Select one or more types of perturbations and create plots that show the average functional importance of the perturbation across layers and timesteps. In the paper, functional importance was defined as:

\(\frac{Accuracy_{control} - Accuracy_{systematic}}{Accuracy_{original}}\)

Your plot should roughly contain the same information that is plotted in Figure 4. However, Figure 4 aggregates multiple manipulations under the labels Location and Category (see the paper for the details). Here, you are not required to aggregate the manipulations and – instead – are encouraged to explore them separately. Try to also aggregate the information in the way that seems clearer to you instead of simply replicating the arrangement adopted in Figure 4.

Hint: Results in the original paper are not only averaged across repetitions, but also across 5 initialisations of the same network.

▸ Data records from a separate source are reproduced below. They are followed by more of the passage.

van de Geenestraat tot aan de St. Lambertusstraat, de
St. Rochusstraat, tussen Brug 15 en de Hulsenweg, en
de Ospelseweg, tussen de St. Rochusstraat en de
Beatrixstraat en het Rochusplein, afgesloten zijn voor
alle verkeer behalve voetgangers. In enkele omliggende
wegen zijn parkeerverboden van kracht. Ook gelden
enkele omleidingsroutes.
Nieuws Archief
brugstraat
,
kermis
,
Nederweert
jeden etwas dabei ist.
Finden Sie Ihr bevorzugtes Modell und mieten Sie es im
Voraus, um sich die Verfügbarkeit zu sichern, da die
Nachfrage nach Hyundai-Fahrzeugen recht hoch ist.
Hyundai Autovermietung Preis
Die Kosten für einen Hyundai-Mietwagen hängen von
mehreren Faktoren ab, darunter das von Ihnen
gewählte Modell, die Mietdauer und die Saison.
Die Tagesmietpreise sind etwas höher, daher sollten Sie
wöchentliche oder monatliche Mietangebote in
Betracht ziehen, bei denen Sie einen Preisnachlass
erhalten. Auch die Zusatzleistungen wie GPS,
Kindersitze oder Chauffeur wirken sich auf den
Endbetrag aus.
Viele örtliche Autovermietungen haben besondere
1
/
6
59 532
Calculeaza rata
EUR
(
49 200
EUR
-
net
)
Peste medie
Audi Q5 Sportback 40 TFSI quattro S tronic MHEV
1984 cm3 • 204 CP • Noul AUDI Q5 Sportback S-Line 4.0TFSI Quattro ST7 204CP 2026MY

If you want to reproduce the results more closely, you can access the accuracy values from the other networks by editing the net_num parameter in the following path:

out_str = f'svrhm21_RNN_explain/analyses/fb_perturb-rnn_bglt_0111_t_4_num_{net_num}.npy'

QUESTION 7

Consider how the images were altered in terms of perturbations and clutter? Do you think the main findings from this work would generalise to more naturalistic images? Briefly elaborate on why you think this is/in not the case.

Plase include your answers to all questions from this notebook in a separate PDF. There is no space limit, but please do your best to keep your answers clear and concise.